Aveiro
I've not been to a Catholic cemetery before, at least not one like that in Aveiro. I had wondered about the cluster of spires and wandered until I found a side street leading to the wrought iron gates. It is busy, families clad in black, with head scarves and hats, sweeping graves, changing flowers and lighting candles. The crypts form the outer wall and vary hugely in size, age and state of repair. Some have doors hanging open, others are bedecked with flowers, some are ornate, others are slick and modern with glass swing doors like a modern office building. Most have the coffins on display but a few hide them behind lacy curtains. Many have photographs that sit on tiny altars at the back, and there pictures too on the graves within the walls. These individual tombs have sometimes been added too, with marble plaques commemorating other family members neatly arranged in little stands atop the original grave. Its a very public display of grief, that keeps a reminder of death close at hand throught people's everyday lives.

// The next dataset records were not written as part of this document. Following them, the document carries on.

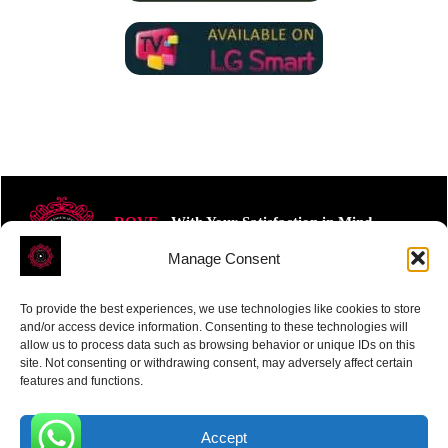
ROVE
- With Your Satisfaction in Mind.
Manage Consent
To provide the best experiences, we use technologies like cookies to store
and/or access device information. Consenting to these technologies will
allow us to process data such as browsing behavior or unique IDs on this
site. Not consenting or withdrawing consent, may adversely affect certain
Receive the latest news
features and functions.
Subscribe To Our Weekly Newsletter
Accept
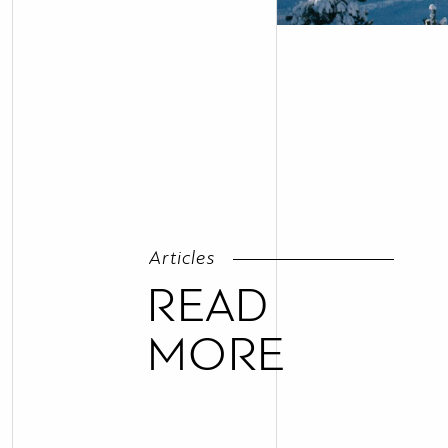
Articles
READ
MORE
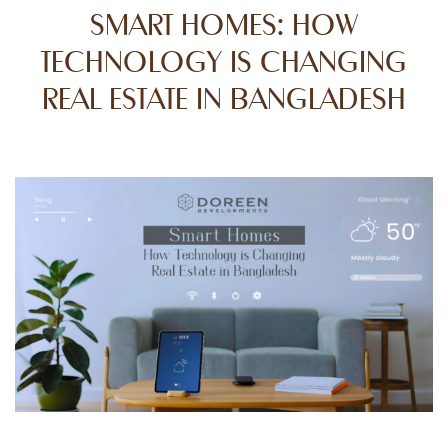
SMART HOMES: HOW
TECHNOLOGY IS CHANGING
REAL ESTATE IN BANGLADESH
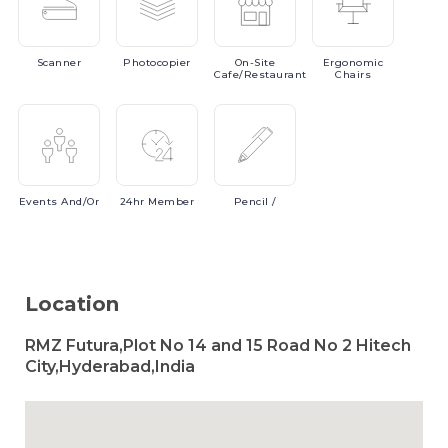
Scanner
Photocopier
On-Site
Ergonomic
Cafe/Restaurant
Chairs
Events
And/or
24hr
Member
Pencil
/
Location
RMZ Futura,Plot No 14 and 15 Road No 2 Hitech
City,Hyderabad,India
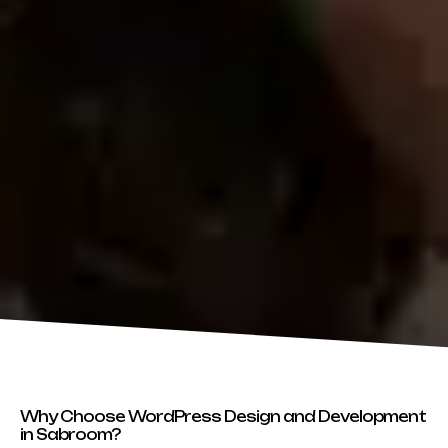
Why Choose WordPress Design and Development
in Sabroom?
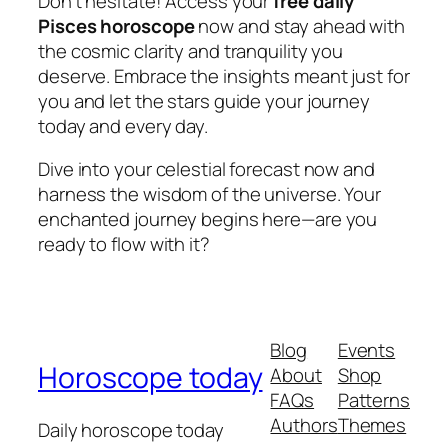
Don’t hesitate! Access your
free daily
Pisces horoscope
now and stay ahead with
the cosmic clarity and tranquility you
deserve. Embrace the insights meant just for
you and let the stars guide your journey
today and every day.
Dive into your celestial forecast now and
harness the wisdom of the universe. Your
enchanted journey begins here—are you
ready to flow with it?
Blog
Events
Horoscope today
About
Shop
FAQs
Patterns
Authors
Themes
Daily horoscope today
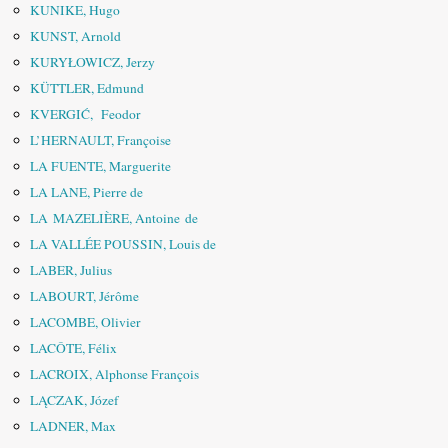
KUNIKE, Hugo
KUNST, Arnold
KURYŁOWICZ, Jerzy
KÜTTLER, Edmund
KVERGIĆ, Feodor
L’HERNAULT, Françoise
LA FUENTE, Marguerite
LA LANE, Pierre de
LA MAZELIÈRE, Antoine de
LA VALLÉE POUSSIN, Louis de
LABER, Julius
LABOURT, Jérôme
LACOMBE, Olivier
LACÔTE, Félix
LACROIX, Alphonse François
LĄCZAK, Józef
LADNER, Max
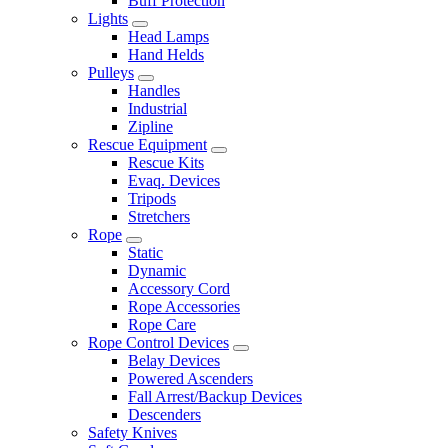
Buff Protection
Lights
Head Lamps
Hand Helds
Pulleys
Handles
Industrial
Zipline
Rescue Equipment
Rescue Kits
Evaq. Devices
Tripods
Stretchers
Rope
Static
Dynamic
Accessory Cord
Rope Accessories
Rope Care
Rope Control Devices
Belay Devices
Powered Ascenders
Fall Arrest/Backup Devices
Descenders
Safety Knives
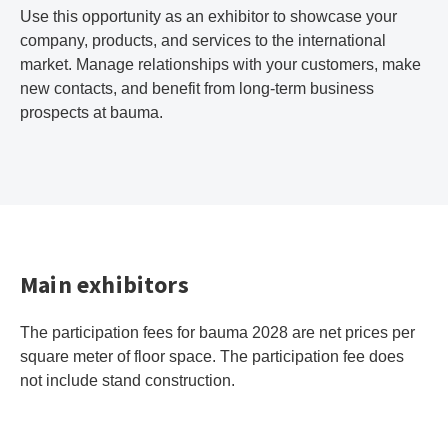
Use this opportunity as an exhibitor to showcase your
company, products, and services to the international
market. Manage relationships with your customers, make
new contacts, and benefit from long-term business
prospects at bauma.
Main exhibitors
The participation fees for bauma 2028 are net prices per
square meter of floor space. The participation fee does
not include stand construction.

The lady in the tourist office shows me the oldest bridge in Aveiro on a map, as well as the fish market, some old churches and an eco-museum on the site of an old salt farm. Outside boats advertise trips to "Mundo do Sal!" but I decide to walk. I have to admit that I was prepared to be disappointed by the World of Salt! but it is often the case that despite low expectations, an attraction like this can in fact give a really illuminating insight into traditional local industry. Unfortunately this time it was not the case.
Despite a sign saying that over a million Euros had been invested here, there was not a cinematic tour with a loveable but hip cartoon duo called Sodi-YO and Chlori-DUDE. This was truly an eco-museum simply by virtue of there being almost nothing there, apart from six boards with information in Portuguese on one side and English on the other. The site had been left exactly as it was, but not in a good way, left being the operative word.
Still determined to learn, I left my bag on a bench by the Palheiro, a salt pan hut because I was certain no-one would be along to steal it. I trod carefully on the muddy pathways between the salt ponds, reading all the boards until the final one which told me I'd done it in exactly the wrong order. As I walked back along the banks of the farm I saw a condom wrapper spinning gently on the surface of one of the ponds. It would take a considerable amount of alcohol, a strange fetish for the production of seasonings or some very strict Catholic parents to make this seem like a place for wild romance.
At the hut I find an extra board, which someone has set fire to, presumably expressing their disappointment at "Mundo do Sal!". It details who worked on the farm: Apprentices, called Moços, were picked at the "Fiera dos Moços" in March. Women worked here too, though they "also worked in agriculture and carried mud and salt". Thankfully, emancipation was not long in coming and so "By the end of the 1970's [they] abandoned this job".
Despite not being heart-stoppingly brilliant and perhaps not being the best use of over one million EU euros, I've enjoyed sitting here by this hut for several hours, writing undisturbed.